Catchy Jingle, Celebrity Endorsement Benefit Community Bank

  • Celebrities are paid handsomely for endorsing products and services; the bigger the celebrity, the larger the fee.

    Whether a celebrity endorsement is worth the sizable extra investment is debatable. It's one thing to have a spokesman who is intimately, if not inseparably associated with a brand. Tom Bodett's decades-long association with Motel 6 has been a huge win for both parties. But shelling out megabucks just to have a well-known actor or sports figure attach their fame to your name, doesn't guarantee that you'll recoup your investment.

    But what if you could get that big celebrity endorsement at no cost?

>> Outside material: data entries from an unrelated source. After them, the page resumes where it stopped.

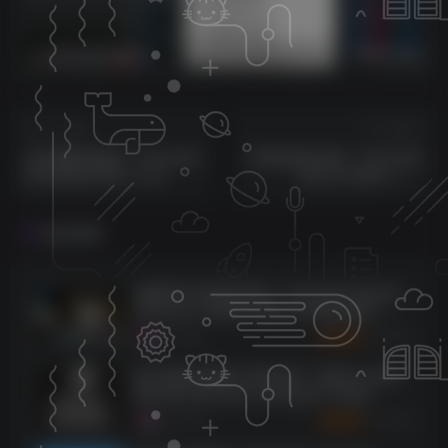
sam机架内带四套综合效果【唱歌，男变女，应有尽有】
莱音.喵人声贴唱后期混音教程-共200集
上一篇
下一篇
后金属摇滚鼓组！Toontrack
巨型鼓组音色库！Toontrack
Post Metal EZX v1.00
Area 33 SDX v1.0.1
WIN&MAC
(SOUNDBANK)
相关推荐
超级鼓手3音色库合集！Toontrack Superior
Drummer 3 WIN & MAC & 音色库合集（全
系列免解压版本）
1273
9个月前
30
K币
喷火电影作曲家工具音色库！Spitfire Audio
Bernard Herrmann Composer Toolkit
KONTAKT
1076
9个月前
30
K币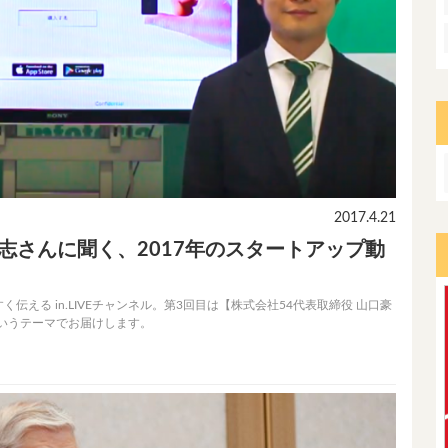
2017.4.21
豪志さんに聞く、2017年のスタートアップ動
える in.LIVEチャンネル。第3回目は【株式会社54代表取締役 山口豪
というテーマでお届けします。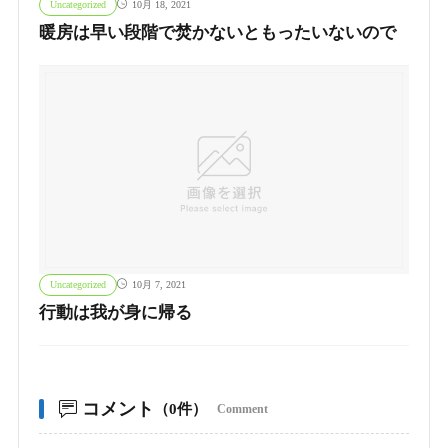
Uncategorized
10月 18, 2021
暖房は早い段階で焚かないともったいないので
Uncategorized
10月 7, 2021
行動は我が身に帰る
コメント
（0件）
Comment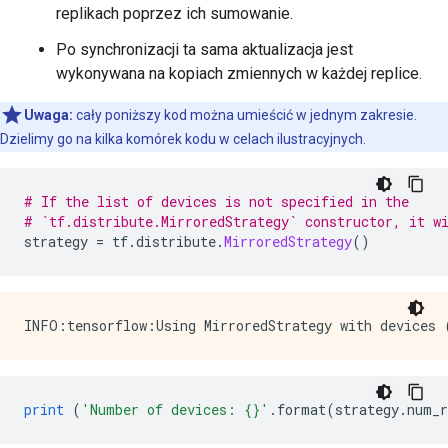
replikach poprzez ich sumowanie.
Po synchronizacji ta sama aktualizacja jest
wykonywana na kopiach zmiennych w każdej replice.
Uwaga:
cały poniższy kod można umieścić w jednym zakresie.
Dzielimy go na kilka komórek kodu w celach ilustracyjnych.
# If the list of devices is not specified in the
# `tf.distribute.MirroredStrategy` constructor, it w
strategy 
=
 tf
.
distribute
.
MirroredStrategy
()
print
(
'Number of devices: {}'
.
format
(
strategy
.
num_r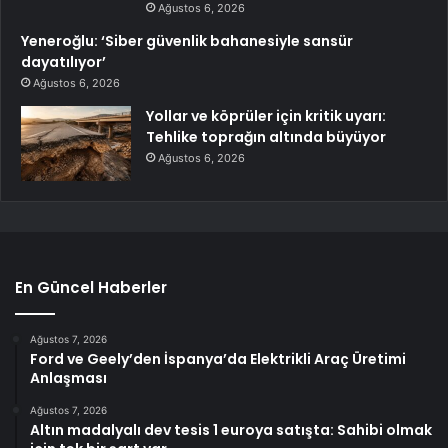
Ağustos 6, 2026
Yeneroğlu: ‘Siber güvenlik bahanesiyle sansür
dayatılıyor’
Ağustos 6, 2026
Yollar ve köprüler için kritik uyarı:
Tehlike toprağın altında büyüyor
Ağustos 6, 2026
En Güncel Haberler
Ağustos 7, 2026
Ford ve Geely’den İspanya’da Elektrikli Araç Üretimi
Anlaşması
Ağustos 7, 2026
Altın madalyalı dev tesis 1 euroya satışta: Sahibi olmak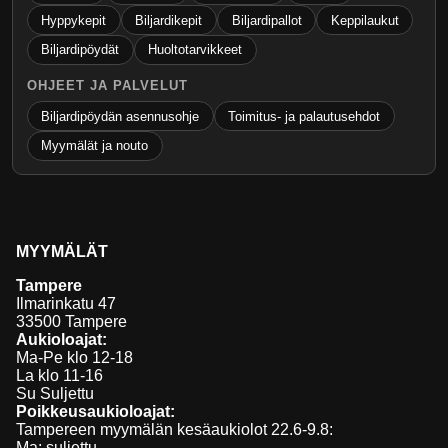
Hyppykepit
Biljardikepit
Biljardipallot
Keppilaukut
Biljardipöydät
Huoltotarvikkeet
OHJEET JA PALVELUT
Biljardipöydän asennusohje
Toimitus- ja palautusehdot
Myymälät ja nouto
MYYMÄLÄT
Tampere
Ilmarinkatu 47
33500 Tampere
Aukioloajat:
Ma-Pe klo 12-18
La klo 11-16
Su Suljettu
Poikkeusaukioloajat:
Tampereen myymälän kesäaukiolot 22.6-9.8:
Ma: suljettu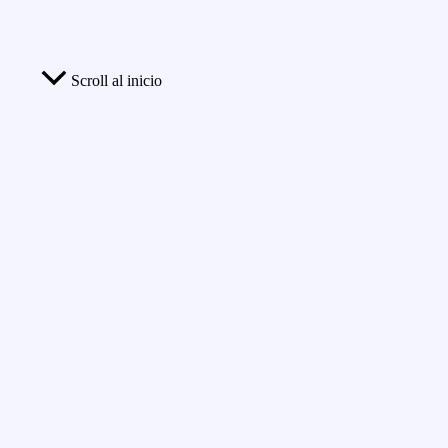
Scroll al inicio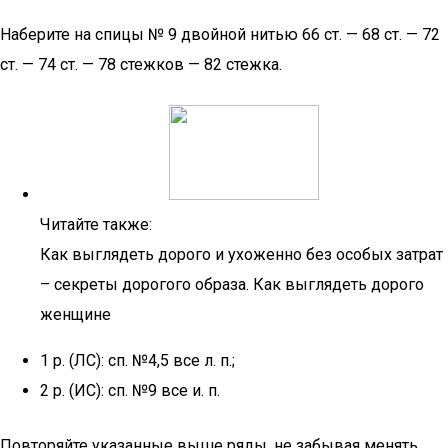
Наберите на спицы № 9 двойной нитью 66 ст. — 68 ст. — 72
ст. — 74 ст. — 78 стежков — 82 стежка.
Читайте также:
Как выглядеть дорого и ухоженно без особых затрат
– секреты дорогого образа. Как выглядеть дорого
женщине
1 р. (ЛС): сп. №4,5 все л. п.;
2 р. (ИС): сп. №9 все и. п.
Повторяйте указанные выше ряды, не забывая менять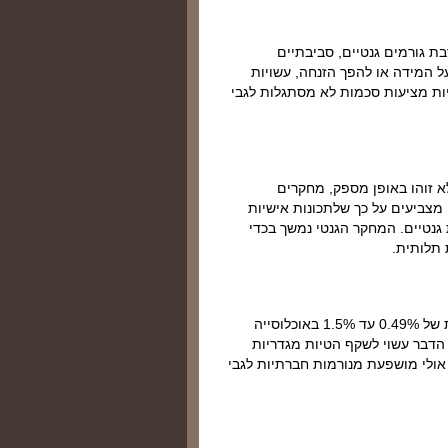
ת גורמים גנטיים, סביבתיים
 על המידה או להפך הזנחה, עשויות
יות מציעות סכמות לא מסתגלות לגבי
א זוהו באופן מספק, מחקרים
מצביעים על כך שלתכונות אישיות
ת גנטיים. המחקר הגנטי נמשך בכדי
 תלותית.
הפרעת אישיות תלותית הוא נדיר יחסית, עם שכיחות משוערת של 0.49% עד 1.5% באוכלוסייה
 הדבר עשוי לשקף הטיות מגדריות
אולי מושפעת מנורמות חברתיות לגבי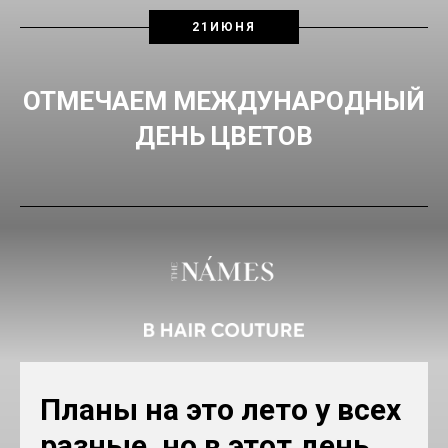
21ИЮНЯ
ОТМЕЧАЕМ МЕЖДУНАРОДНЫЙ
ДЕНЬ ЦВЕТОВ
Планы на это лето у всех
разные, но в этот день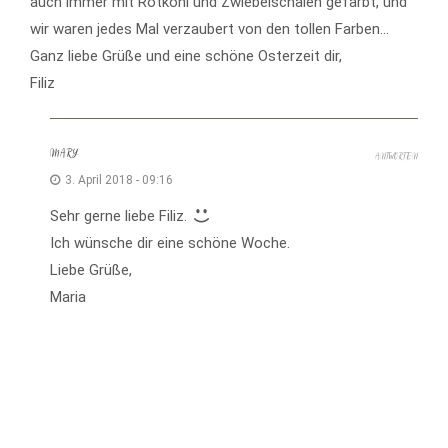
auch immer mit Rotkohl und Zwiebelschalen gefärbt, und
wir waren jedes Mal verzaubert von den tollen Farben…
Ganz liebe Grüße und eine schöne Osterzeit dir,
Filiz
MARY
ANTWORTEN
3. April 2018 - 09:16
Sehr gerne liebe Filiz.
Ich wünsche dir eine schöne Woche.
Liebe Grüße,
Maria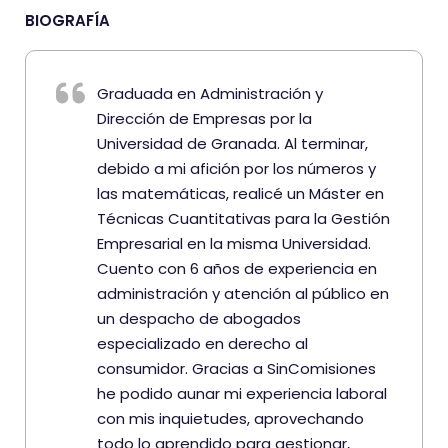
BIOGRAFÍA
Graduada en Administración y
Dirección de Empresas por la
Universidad de Granada. Al terminar,
debido a mi afición por los números y
las matemáticas, realicé un Máster en
Técnicas Cuantitativas para la Gestión
Empresarial en la misma Universidad.
Cuento con 6 años de experiencia en
administración y atención al público en
un despacho de abogados
especializado en derecho al
consumidor. Gracias a SinComisiones
he podido aunar mi experiencia laboral
con mis inquietudes, aprovechando
todo lo aprendido para gestionar,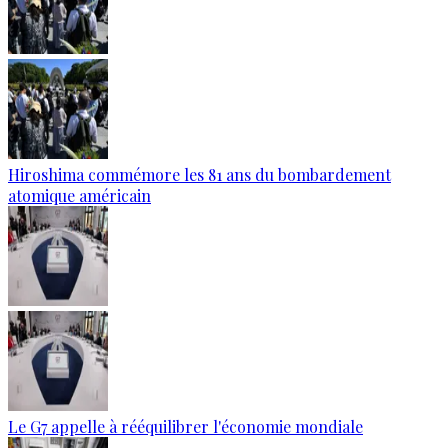
Hiroshima commémore les 81 ans du bombardement
atomique américain
Le G7 appelle à rééquilibrer l'économie mondiale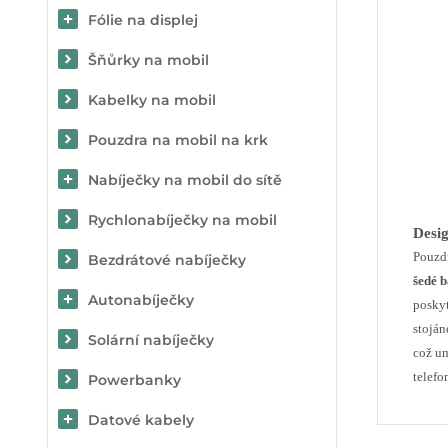
Fólie na displej
Šňůrky na mobil
Kabelky na mobil
Pouzdra na mobil na krk
Nabíječky na mobil do sítě
Rychlonabíječky na mobil
Desig
Pouzdr
Bezdrátové nabíječky
šedé 
Autonabíječky
posky
stoján
Solární nabíječky
což um
telefo
Powerbanky
Datové kabely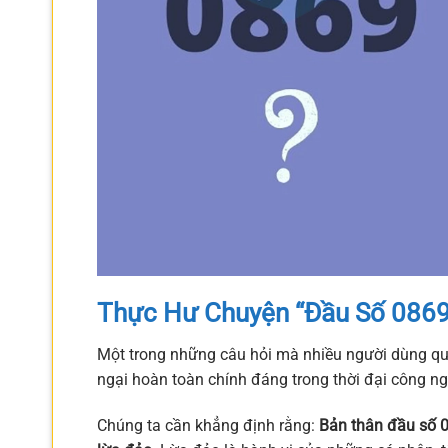
Thực Hư Chuyện “Đầu Số 0869
Một trong những câu hỏi mà nhiều người dùng qu
ngại hoàn toàn chính đáng trong thời đại công ng
Chúng ta cần khẳng định rằng:
Bản thân đầu số 0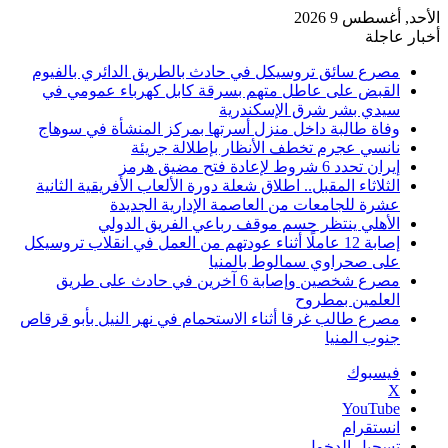
الأحد, أغسطس 9 2026
أخبار عاجلة
مصرع سائق تروسيكل في حادث بالطريق الدائري بالفيوم
القبض على عاطل متهم بسرقة كابل كهرباء عمومي في
سيدي بشر شرق الإسكندرية
وفاة طالبة داخل منزل أسرتها بمركز المنشأة في سوهاج
نانسي عجرم تخطف الأنظار بإطلالة جريئة
إيران تحدد 6 شروط لإعادة فتح مضيق هرمز
الثلاثاء المقبل.. اطلاق شعلة دورة الألعاب الأفريقية الثانية
عشرة للجامعات من العاصمة الإدارية الجديدة
الأهلي ينتظر حسم موقف رباعي الفريق الدولي
إصابة 12 عاملًا أثناء عودتهم من العمل في انقلاب تروسيكل
على صحراوي سمالوط بالمنيا
مصرع شخصين وإصابة 6 آخرين في حادث على طريق
العلمين بمطروح
مصرع طالب غرقا أثناء الاستحمام في نهر النيل بأبو قرقاص
جنوب المنيا
فيسبوك
‫X
‫YouTube
انستقرام
تسجيل الدخول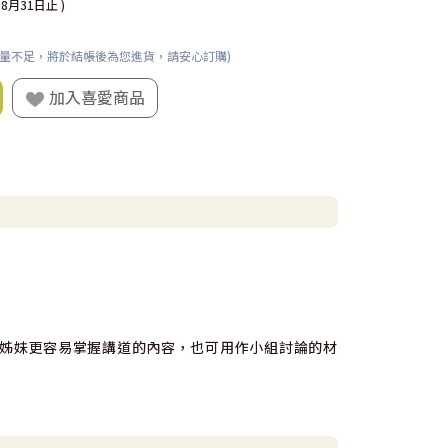
08月31日止 )
數量不足，將於結帳後為您進貨，請安心訂購)
加入喜愛商品
姊妹更容易掌握講道的內容，也可用作小組討論的材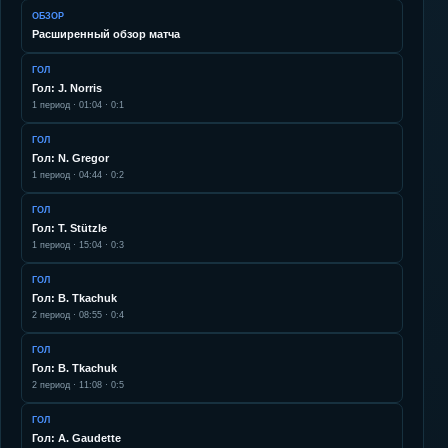
ОБЗОР
Расширенный обзор матча
ГОЛ
Гол: J. Norris
1
период ·
01:04
·
0:1
ГОЛ
Гол: N. Gregor
1
период ·
04:44
·
0:2
ГОЛ
Гол: T. Stützle
1
период ·
15:04
·
0:3
ГОЛ
Гол: B. Tkachuk
2
период ·
08:55
·
0:4
ГОЛ
Гол: B. Tkachuk
2
период ·
11:08
·
0:5
ГОЛ
Гол: A. Gaudette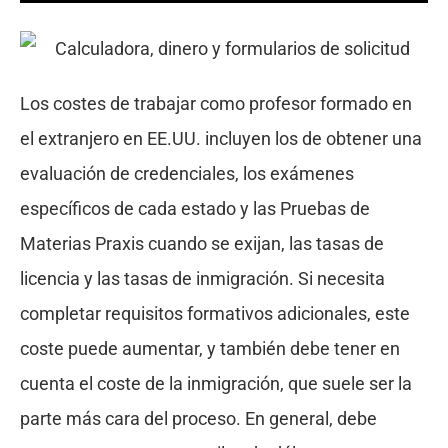
Los costes de trabajar como profesor formado en
el extranjero en EE.UU. incluyen los de obtener una
evaluación de credenciales, los exámenes
específicos de cada estado y las Pruebas de
Materias Praxis cuando se exijan, las tasas de
licencia y las tasas de inmigración. Si necesita
completar requisitos formativos adicionales, este
coste puede aumentar, y también debe tener en
cuenta el coste de la inmigración, que suele ser la
parte más cara del proceso. En general, debe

    Pullman's last independent community bank was Bank of Pullman, which long-time residents will recall was purchased by AmericanWest Bank, which was in turn purchased by Banner Bank. But 26 years ago, Bank of Pullman was still Pullman's community bank, and its president, Gary Schell, was proud to provide banking services to many local families and businesses.

    The bank was a regular advertiser with us for many years. In the late 80's or early 90's, Gary invested in a catchy jingle package (one of my all-time favorites), We're Hometown People That You Know, to reinforce that special bond between the bank and its customers.

    Here's an example of one of Gary's radio spots at the time.

    Then, in 1993, something unexpected happened. Gary's cousin Joan married comedian  Rodney Dangerfield. And one day, Gary gets this cassette tape in the mail with a note from his new cuz. Rodney had written and voiced a spot for Bank of Pullman, as a gesture of goodwill, and sent it to Gary to put on the air.

    A big celebrity endorsement, no strings attached, completely free.

    Gary told me the story, gave me the tape, and said he'd like to run it. I took it back to the studio and edited Dangerfield's voiceover to fit in one of the special cuts from the Hometown People jingle package. The result was this spot.

    Evidently, it impressed a few people. Earlier this year, someone in the Remember Pullman When Facebook group posted that he could recall Rodney Dangerfield endorsing Bank of Pullman on the radio and wondered what that was all about. Someone tagged me in the post, which sent me down a rabbit hole in search of an old cassette tape. Months later, while going through some old minidiscs, I found the two spots above, along with some other vintage material.

    Twenty-six years later, the spot still makes me smile. You might enjoy it, too.